Is it easy to create chord progression from midi files?

When programming with audio, midi format can become very beneficial for several reasons. However, it may also be challenging depending on the task intented to be performed. In this post I am going to try to share my experience with midi analysis as part of my machine learning project.

The goal of analysis

For my project, I needed to extract a chord progression from each song which can be represented as an array of chord names. In order to do so, I needed to parse midi files and understand the chord played at each time step.


Using music21 library

As first challenge, after parsing the midi file by music21 library, I was only able to get the musical lines as divided to parts by using partitionByInstrument function. It meant that I had paralel musical lines that includes note, rest, chord values but includes them per instrument part not for overall song. As my project required, I needed to understand the chord that was played at each time spent so getting that information per instrument didnt help me to find a single chord played.

In addition, parts have a stream of the instrument elements which might be note, rest or chord but some of the notes were playing at the same time so it wasnt reliable in the sense to have an order within. I also needed to represent each notes played as chord as well so it was still challenging for my need.

Another challenge was with chordify function of music21 As stated in the guide of MIT, chordify function is defined as below:

“Chordify is a madeup word that we created in music21 for the process of making chords out of non-chords. Chordify powerful tool for reducing a complex score with multiple parts to a succession of chords in one part that represent everything that is happening in the score.”

After parsing midi data to music21 stream by music21 converter function, it is possible to chordify this stream. However this didnt work with any midi file I found. I am still not able to understand the root cause of the problem but the problem was fixed after downgrading the music21 library version to 6.7.1.

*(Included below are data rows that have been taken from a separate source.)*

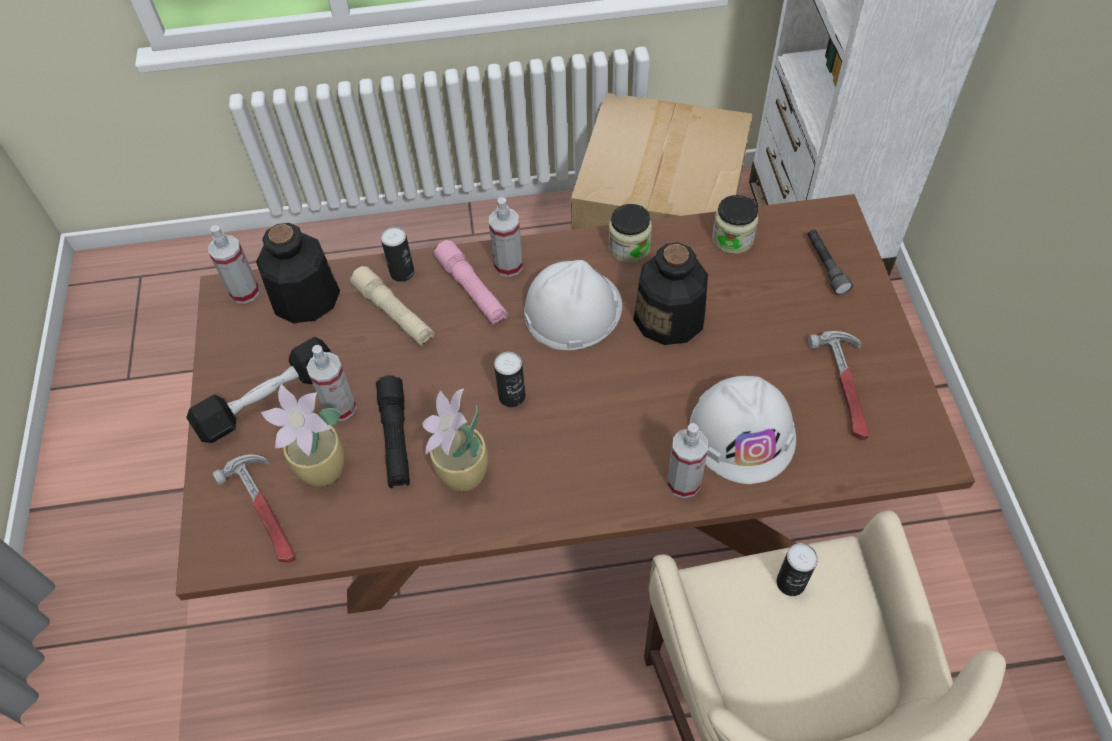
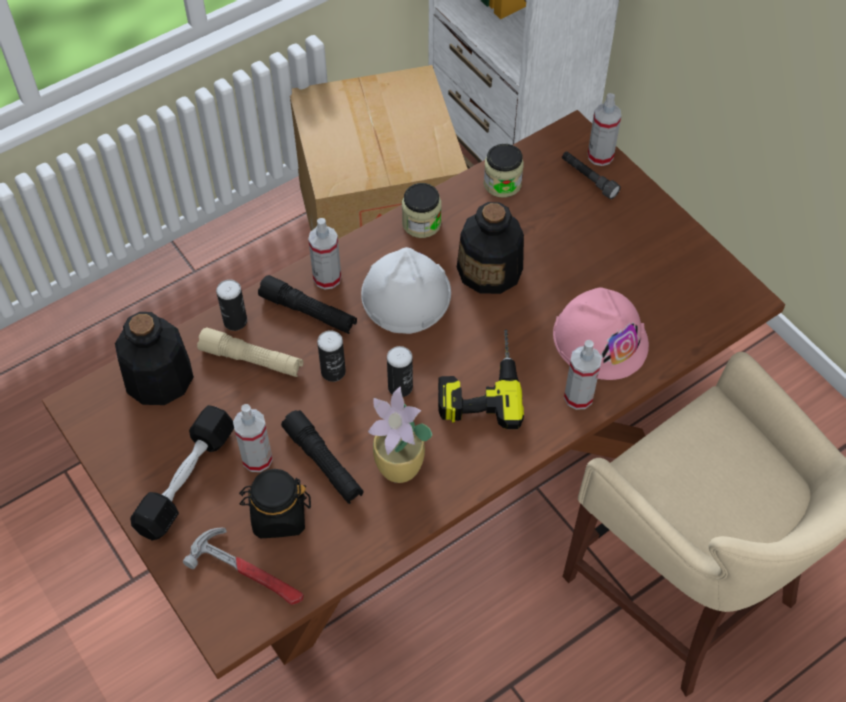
camera: 30 degrees left, 0 degrees up
(245, 292) = (97, 396): spray bottle -> spray bottle (600, 156)
(324, 470) = (278, 516): potted plant -> black jar
(472, 290) = (308, 312): pink flashlight -> black flashlight
(591, 425) = (479, 383): none -> power drill
(742, 432) = (600, 339): white hard hat -> pink hard hat
(790, 582) = (691, 440): can -> can (333, 371)
(846, 387) = (658, 271): hammer -> none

The code converts and chordifies the midi file
The exception I got from each file

Using pretty_midi

Pretty midi is one of the most used libraries in order to analyse midi data, but it required extra work in order to extract some simple informations. The functions like piano_roll gives a very good overview but they are also complex to work with some ML methods like regression which I intended to use.

Also it is easier to get musical line by instrument from midi and understand each note or chord and start end times but then we need to iterate over each note, analyse the paralel ones and come up with a chord represents all the paralelel chords. There is also mostly an overlap between instruments and what they play and it makes this even harder.


At the end, I ended up spending a lot of time in order to extract a one line chord progression from midi and I started to use other data formats like chord txt files. However with more effort I believe it might still be possible to run more advanced algorithyms on midi files and extract a chord that is independent from any instrument or any paralel musical line.

But as an answer to the first question:

  • No it is not always easy :)